**Task list:**
A - List every code name the passage on combiners for parallel collections writes out, including type names, operators, and methods.
B - Carry on the passage on combiners for parallel collections, starting after its last sentence.

It should be faster than
\( O(log(n)) \).
The parallel collections in Scala all have splitters and combiners through which the parallel algorithms are implemented in an uniform way.
Week 4: Data Structures for Parallel Computing
We saw that the Combiner
interface is a useful tool to
implementing parallel data structures in a unified way.
But how should we implement efficient combiners for the
most commonly used collections?
A combiner for sequences would implement the concatenation operation, while a combiner for sets/maps would implement union. However, arrays can’t be concatenated efficiently and most sets/maps take linear time for union.
Two-Phase Construction
To overcome these problems, most combiners use intermediate
data structures. In other words, such combiners
work in two phases. Firstly, they efficiently aggregate/combine
elements (i.e. using +=
and combine
) into the intermediate
data structure. Secondly, they efficiently convert from this
intermediate representation to target one (i.e. the Repr
type
parameter).
For example, the combiner for arrays
is implemented with an array list (i.e.
ArrayBuffer)
of array lists of the actual elements - i.e. ArrayBuffer[ArrayBuffer[T]]
.
When a new element is added (with +=
) to the
combiner, it appends it to the last list, which has
\( O(1) \) complexity. When two array combiners are
concatenated (with combine
) their lists of lists are concatenated.

Stored items from a collection:
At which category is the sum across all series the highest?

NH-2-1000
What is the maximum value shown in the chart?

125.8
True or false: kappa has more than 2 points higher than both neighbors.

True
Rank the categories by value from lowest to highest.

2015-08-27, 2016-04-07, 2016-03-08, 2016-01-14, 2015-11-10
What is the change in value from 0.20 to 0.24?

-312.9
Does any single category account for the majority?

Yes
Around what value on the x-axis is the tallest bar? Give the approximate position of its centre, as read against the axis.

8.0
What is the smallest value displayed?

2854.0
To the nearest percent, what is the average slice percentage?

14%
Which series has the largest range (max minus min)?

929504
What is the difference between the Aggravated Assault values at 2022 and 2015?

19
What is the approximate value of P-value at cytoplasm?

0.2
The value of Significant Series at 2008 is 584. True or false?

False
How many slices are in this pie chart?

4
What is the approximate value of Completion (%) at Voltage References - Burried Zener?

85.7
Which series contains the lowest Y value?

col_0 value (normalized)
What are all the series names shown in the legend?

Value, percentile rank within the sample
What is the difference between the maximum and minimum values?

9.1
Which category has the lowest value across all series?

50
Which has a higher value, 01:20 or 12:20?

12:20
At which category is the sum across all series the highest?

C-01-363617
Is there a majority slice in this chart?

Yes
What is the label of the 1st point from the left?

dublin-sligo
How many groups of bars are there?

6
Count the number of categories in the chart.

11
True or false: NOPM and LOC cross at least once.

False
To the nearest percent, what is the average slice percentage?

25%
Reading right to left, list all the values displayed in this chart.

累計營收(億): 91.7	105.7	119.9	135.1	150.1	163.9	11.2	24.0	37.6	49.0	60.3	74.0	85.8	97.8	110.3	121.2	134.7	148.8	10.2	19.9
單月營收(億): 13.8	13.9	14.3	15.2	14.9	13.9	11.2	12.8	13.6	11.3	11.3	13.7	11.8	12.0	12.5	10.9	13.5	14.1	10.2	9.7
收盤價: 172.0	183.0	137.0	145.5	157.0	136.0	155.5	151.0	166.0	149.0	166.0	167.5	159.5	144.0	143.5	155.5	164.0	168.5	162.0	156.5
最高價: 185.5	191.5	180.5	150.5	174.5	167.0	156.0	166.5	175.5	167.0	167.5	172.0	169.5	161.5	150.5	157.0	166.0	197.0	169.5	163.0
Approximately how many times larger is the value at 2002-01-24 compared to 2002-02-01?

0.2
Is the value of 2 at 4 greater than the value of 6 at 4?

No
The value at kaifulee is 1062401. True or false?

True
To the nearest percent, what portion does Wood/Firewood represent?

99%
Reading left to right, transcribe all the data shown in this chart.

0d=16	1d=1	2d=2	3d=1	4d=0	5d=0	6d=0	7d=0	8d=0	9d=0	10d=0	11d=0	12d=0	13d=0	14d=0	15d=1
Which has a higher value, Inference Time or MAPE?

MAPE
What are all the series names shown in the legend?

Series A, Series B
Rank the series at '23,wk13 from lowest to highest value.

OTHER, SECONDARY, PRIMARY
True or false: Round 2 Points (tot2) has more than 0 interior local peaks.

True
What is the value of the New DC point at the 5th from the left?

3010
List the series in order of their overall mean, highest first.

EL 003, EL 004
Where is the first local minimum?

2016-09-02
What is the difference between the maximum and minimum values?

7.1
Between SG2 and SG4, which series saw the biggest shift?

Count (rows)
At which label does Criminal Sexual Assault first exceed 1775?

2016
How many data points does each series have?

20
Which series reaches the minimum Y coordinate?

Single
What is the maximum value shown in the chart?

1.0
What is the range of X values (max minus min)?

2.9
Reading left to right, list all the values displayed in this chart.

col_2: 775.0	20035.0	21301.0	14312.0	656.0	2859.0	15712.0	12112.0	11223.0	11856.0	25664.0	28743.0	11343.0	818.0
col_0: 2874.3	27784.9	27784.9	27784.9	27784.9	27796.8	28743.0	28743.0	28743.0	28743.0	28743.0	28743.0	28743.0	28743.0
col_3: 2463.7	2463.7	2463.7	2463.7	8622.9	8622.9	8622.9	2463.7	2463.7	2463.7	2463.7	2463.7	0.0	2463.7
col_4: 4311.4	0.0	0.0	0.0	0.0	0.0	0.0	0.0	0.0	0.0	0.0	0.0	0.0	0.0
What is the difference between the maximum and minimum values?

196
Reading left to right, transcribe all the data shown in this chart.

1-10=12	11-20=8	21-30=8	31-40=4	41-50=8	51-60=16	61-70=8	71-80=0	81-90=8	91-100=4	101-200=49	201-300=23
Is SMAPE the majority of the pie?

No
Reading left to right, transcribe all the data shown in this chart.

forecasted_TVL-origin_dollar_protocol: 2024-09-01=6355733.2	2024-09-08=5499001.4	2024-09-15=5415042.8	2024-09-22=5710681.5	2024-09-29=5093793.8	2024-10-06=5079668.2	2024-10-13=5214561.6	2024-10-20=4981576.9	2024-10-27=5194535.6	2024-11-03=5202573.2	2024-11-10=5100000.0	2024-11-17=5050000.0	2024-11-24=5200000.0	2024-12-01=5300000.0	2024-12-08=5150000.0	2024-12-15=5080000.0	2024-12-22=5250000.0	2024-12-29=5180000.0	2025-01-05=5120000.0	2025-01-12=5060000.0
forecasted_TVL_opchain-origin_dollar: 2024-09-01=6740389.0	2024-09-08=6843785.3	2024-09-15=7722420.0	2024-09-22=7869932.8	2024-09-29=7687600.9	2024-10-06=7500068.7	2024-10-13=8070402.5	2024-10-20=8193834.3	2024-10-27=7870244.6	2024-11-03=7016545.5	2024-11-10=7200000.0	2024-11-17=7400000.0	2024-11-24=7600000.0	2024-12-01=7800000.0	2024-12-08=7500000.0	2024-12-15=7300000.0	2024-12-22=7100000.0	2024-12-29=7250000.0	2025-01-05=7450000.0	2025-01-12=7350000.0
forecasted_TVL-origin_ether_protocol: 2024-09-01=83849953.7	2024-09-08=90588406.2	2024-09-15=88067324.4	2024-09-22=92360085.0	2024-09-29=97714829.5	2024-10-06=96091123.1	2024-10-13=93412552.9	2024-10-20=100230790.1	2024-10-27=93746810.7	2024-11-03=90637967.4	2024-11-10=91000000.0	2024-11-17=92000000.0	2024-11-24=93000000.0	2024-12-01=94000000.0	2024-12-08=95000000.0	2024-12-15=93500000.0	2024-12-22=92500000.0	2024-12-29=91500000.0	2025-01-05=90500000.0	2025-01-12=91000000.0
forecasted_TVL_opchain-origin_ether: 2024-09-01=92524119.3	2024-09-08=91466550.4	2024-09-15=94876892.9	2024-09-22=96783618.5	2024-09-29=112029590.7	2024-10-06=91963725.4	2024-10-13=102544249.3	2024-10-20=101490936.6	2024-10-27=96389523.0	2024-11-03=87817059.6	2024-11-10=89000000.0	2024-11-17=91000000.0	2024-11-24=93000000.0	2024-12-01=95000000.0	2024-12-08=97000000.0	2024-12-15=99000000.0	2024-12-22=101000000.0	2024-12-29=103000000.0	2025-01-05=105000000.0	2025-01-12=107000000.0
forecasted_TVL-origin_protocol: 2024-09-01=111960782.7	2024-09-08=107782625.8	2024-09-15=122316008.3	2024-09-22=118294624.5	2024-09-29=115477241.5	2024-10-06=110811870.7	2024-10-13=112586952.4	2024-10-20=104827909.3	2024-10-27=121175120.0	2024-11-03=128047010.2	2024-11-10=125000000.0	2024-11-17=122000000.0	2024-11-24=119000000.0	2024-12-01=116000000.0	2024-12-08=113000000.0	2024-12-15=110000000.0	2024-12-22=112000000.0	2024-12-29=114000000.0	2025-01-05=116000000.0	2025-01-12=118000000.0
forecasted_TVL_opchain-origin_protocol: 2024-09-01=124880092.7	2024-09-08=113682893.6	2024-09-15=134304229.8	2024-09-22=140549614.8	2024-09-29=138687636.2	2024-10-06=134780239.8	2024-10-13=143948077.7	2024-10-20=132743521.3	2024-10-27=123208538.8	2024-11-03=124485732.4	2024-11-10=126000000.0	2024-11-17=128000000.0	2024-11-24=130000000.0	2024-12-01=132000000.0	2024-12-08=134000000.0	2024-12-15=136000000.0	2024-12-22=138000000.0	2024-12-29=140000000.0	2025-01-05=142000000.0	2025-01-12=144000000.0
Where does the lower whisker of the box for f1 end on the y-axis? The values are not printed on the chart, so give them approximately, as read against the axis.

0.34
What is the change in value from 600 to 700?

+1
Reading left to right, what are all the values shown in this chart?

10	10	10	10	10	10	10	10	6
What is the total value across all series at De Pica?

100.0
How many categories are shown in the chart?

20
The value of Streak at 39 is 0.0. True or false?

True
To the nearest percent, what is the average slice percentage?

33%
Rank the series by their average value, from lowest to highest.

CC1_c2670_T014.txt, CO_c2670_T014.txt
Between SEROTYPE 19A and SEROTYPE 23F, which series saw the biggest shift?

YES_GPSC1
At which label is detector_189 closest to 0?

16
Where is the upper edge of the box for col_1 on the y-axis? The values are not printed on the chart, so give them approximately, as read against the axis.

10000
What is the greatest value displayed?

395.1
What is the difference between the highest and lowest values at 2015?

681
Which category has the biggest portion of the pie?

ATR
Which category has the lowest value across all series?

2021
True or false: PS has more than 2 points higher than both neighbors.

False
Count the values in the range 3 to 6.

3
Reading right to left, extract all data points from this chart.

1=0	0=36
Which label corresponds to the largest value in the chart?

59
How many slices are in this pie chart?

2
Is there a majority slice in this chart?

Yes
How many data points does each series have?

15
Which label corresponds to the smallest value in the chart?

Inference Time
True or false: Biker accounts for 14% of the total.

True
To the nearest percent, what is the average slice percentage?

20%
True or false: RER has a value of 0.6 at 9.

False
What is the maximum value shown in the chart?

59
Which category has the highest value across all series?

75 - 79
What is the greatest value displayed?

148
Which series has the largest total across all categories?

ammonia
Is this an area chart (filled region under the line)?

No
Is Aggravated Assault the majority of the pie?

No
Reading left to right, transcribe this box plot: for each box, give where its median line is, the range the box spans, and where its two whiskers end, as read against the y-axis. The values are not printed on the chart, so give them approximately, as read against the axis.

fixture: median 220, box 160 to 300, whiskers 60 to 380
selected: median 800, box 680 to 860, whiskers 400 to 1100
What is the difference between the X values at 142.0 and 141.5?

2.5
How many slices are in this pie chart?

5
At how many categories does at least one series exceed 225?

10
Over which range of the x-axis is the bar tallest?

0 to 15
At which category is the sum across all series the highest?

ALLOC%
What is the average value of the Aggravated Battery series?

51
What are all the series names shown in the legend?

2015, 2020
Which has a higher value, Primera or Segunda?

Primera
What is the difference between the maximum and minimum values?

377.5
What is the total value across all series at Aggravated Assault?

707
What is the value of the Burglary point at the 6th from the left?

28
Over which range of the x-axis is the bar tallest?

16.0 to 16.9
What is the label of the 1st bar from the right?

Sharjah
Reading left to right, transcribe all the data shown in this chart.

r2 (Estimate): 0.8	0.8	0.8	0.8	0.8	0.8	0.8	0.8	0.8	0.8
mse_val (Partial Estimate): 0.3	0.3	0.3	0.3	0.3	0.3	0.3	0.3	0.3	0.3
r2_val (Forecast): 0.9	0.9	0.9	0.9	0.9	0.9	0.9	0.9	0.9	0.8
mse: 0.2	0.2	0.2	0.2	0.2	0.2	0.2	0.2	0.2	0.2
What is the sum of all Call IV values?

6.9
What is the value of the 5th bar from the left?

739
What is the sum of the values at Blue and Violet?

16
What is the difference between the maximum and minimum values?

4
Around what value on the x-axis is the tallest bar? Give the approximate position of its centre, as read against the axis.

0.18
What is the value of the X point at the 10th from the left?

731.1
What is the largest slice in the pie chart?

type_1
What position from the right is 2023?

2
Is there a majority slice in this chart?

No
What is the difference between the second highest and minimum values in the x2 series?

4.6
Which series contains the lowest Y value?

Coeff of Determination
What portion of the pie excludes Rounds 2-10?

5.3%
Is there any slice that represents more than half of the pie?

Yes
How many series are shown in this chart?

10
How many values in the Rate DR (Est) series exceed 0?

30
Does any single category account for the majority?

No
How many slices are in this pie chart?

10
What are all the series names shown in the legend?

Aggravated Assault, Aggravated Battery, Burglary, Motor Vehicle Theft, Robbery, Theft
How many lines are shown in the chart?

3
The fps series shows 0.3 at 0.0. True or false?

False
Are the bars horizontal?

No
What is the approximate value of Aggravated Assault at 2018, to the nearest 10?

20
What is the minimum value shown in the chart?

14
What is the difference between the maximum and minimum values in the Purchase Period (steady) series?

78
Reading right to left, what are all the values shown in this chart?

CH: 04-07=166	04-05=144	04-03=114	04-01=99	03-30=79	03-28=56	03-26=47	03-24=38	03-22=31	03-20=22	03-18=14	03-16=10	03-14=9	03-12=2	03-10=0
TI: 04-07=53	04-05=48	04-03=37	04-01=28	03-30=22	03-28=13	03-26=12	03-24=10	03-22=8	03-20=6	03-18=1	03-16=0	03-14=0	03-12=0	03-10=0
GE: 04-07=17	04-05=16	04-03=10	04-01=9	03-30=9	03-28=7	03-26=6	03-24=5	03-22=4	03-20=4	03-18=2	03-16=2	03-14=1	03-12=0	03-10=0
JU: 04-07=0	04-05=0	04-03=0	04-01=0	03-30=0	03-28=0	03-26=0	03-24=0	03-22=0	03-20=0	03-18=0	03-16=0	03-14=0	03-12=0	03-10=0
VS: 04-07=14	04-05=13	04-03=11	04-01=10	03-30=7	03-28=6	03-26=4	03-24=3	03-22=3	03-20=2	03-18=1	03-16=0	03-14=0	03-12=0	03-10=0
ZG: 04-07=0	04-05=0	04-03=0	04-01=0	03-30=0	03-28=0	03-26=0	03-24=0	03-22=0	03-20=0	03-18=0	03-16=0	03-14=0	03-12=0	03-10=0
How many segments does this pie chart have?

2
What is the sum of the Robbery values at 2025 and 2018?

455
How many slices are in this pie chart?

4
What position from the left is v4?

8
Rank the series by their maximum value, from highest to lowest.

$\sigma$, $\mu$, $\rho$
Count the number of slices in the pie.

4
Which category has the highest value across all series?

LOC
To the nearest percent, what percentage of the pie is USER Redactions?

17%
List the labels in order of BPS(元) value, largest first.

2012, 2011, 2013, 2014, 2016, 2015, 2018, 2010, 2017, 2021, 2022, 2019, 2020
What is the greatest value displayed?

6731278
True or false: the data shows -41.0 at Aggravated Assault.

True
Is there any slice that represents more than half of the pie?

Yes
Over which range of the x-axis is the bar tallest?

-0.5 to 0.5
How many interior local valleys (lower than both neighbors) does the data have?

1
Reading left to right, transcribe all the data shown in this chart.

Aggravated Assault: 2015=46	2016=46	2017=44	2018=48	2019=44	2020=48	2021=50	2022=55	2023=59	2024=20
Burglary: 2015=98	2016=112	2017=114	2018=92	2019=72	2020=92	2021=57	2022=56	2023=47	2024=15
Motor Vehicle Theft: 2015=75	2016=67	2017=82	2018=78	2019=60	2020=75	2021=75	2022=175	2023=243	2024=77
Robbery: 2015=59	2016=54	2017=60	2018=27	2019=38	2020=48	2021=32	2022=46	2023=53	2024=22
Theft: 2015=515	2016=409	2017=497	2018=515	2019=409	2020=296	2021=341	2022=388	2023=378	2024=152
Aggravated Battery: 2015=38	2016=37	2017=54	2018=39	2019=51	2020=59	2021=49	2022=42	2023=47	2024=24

**Expected outputs:**
A - Combiner, +=, combine, Repr, ArrayBuffer, ArrayBuffer[ArrayBuffer[T]]

B -
This operation is linear with respect to the “outer lists”, but is on
average logarithmic with respect to the total number of elements
in the two collections. Finally, the underlying array lists
can be combined into an array in linear time. This could be further
improved by running the concatenation in parallel on multiple processors.
Similarly, we can implement efficient combiners for hash sets and maps. We can partition the hash codes into buckets corresponding to integer ranges. This allows for the element addition and union can be implemented efficiently. Converting back to original collection takes linear time and is parallelisable.
Conc-Trees
We saw that we can implement efficient combiners for arrays, hash sets, and hash maps. But how about trees? If a tree is no balanced then running parallel operations on it can be challenging.
Conc-Trees are binary tree data structures with efficient addition and union operations that maintain its balanced form. It can be used to implement efficient combiners for arrays.